* [To do] Reproduce the material between the lines holding "common name: Woodland goldenrod" and "genus: Packera", inclusive, with every "phylum" replaced by "division" and nothing else changed. Give only those lines.

* [Information provided]
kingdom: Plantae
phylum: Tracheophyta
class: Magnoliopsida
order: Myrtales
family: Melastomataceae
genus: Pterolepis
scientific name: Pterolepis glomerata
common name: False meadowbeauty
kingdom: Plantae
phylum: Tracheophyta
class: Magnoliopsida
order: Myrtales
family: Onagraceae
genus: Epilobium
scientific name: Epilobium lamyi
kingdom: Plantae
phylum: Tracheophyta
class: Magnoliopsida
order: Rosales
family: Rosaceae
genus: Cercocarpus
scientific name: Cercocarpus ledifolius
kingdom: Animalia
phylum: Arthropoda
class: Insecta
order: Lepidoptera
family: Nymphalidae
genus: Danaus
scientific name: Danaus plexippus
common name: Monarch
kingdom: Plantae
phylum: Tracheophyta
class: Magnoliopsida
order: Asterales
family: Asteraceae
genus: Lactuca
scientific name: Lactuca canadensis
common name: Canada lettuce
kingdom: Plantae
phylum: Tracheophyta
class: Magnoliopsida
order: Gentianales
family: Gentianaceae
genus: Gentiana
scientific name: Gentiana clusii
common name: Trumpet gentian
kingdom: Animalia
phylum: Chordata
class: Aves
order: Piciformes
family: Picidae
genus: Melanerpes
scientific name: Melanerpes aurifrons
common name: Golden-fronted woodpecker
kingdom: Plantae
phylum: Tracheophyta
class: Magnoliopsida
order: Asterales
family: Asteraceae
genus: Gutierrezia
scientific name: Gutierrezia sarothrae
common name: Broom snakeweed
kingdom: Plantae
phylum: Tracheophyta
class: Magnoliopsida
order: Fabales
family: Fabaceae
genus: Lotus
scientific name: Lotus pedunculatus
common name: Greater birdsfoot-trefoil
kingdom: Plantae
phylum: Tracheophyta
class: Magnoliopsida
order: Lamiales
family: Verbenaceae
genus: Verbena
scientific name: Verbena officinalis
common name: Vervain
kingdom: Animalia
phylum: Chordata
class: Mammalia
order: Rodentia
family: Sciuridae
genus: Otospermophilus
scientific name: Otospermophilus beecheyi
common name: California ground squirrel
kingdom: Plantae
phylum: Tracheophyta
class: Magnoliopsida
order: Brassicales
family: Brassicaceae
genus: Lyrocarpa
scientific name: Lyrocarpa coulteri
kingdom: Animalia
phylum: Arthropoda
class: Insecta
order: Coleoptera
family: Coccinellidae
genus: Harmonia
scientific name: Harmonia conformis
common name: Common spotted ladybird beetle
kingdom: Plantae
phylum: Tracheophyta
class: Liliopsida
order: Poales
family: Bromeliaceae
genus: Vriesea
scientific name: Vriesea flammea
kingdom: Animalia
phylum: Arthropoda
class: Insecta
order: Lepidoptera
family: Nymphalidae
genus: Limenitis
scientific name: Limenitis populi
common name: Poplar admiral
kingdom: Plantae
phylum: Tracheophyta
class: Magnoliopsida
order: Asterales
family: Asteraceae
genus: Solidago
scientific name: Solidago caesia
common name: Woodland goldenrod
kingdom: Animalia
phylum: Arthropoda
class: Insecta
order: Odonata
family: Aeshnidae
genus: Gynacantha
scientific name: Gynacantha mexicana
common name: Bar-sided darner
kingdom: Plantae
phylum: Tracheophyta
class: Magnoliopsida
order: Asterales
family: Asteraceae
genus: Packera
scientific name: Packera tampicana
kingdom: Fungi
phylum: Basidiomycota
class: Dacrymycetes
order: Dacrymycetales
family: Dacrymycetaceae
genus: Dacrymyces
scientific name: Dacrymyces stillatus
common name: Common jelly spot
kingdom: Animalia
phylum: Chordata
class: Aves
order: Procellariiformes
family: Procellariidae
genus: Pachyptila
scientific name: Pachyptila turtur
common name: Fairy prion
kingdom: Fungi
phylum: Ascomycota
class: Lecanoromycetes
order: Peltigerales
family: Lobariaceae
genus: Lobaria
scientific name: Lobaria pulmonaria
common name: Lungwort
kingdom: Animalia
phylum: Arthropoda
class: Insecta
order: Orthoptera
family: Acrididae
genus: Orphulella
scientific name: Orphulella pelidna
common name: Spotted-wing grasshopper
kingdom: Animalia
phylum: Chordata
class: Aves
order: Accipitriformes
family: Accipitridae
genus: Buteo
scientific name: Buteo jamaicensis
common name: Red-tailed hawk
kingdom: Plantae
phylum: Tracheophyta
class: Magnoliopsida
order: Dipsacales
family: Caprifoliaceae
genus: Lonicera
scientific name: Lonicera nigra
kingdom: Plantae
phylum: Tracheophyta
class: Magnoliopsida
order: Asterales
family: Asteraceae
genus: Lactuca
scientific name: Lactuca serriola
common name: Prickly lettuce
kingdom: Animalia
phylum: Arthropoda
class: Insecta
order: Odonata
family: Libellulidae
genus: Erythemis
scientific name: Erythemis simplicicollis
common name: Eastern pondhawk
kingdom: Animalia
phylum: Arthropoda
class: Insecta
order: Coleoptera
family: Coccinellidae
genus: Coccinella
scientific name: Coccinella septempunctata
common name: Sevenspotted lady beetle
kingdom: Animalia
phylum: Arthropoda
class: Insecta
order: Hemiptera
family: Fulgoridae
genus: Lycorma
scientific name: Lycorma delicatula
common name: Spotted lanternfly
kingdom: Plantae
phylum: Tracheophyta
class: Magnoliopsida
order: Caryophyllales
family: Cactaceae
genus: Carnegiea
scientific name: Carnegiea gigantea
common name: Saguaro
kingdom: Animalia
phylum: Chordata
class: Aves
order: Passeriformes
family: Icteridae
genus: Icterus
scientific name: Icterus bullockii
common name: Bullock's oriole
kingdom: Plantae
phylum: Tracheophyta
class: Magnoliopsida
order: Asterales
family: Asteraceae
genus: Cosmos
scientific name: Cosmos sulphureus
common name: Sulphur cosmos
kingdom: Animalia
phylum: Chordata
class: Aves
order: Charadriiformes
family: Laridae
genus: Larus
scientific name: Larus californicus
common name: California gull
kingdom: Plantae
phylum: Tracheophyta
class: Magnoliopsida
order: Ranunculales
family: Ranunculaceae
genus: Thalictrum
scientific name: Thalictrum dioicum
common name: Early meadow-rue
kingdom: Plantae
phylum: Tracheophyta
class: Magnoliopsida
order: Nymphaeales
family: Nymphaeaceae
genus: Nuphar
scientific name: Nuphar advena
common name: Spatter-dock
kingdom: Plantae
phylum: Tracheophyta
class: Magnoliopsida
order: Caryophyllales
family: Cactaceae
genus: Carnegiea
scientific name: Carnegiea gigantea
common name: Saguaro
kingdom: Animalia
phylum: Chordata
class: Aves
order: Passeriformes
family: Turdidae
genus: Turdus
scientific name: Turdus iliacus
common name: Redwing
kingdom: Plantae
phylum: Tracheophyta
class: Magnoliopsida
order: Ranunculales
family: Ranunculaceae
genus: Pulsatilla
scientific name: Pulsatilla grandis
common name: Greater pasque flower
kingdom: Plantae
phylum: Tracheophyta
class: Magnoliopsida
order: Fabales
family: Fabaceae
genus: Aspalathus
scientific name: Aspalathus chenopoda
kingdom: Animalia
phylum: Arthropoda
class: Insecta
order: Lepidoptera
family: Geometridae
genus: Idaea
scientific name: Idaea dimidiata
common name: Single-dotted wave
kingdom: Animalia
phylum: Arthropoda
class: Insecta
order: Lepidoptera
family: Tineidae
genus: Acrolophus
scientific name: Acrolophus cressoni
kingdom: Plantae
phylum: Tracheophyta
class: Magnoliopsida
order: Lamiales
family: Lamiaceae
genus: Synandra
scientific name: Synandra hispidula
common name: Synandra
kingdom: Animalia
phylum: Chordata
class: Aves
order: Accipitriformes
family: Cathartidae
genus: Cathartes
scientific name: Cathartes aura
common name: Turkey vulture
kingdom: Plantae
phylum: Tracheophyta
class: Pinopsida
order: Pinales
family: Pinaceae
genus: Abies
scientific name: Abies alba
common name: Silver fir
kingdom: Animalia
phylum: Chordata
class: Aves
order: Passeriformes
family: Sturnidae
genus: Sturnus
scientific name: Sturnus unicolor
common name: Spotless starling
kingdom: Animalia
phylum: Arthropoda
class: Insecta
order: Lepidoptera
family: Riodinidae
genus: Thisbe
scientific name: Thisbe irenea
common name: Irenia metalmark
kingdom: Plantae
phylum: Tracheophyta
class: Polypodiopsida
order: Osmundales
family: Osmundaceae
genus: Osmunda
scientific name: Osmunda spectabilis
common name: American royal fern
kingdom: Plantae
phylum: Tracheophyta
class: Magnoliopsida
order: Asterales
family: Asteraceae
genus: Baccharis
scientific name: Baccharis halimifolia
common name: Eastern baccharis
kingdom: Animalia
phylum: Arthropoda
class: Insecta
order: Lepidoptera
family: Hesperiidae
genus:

* [Solution to this task]
common name: Woodland goldenrod
kingdom: Animalia
division: Arthropoda
class: Insecta
order: Odonata
family: Aeshnidae
genus: Gynacantha
scientific name: Gynacantha mexicana
common name: Bar-sided darner
kingdom: Plantae
division: Tracheophyta
class: Magnoliopsida
order: Asterales
family: Asteraceae
genus: Packera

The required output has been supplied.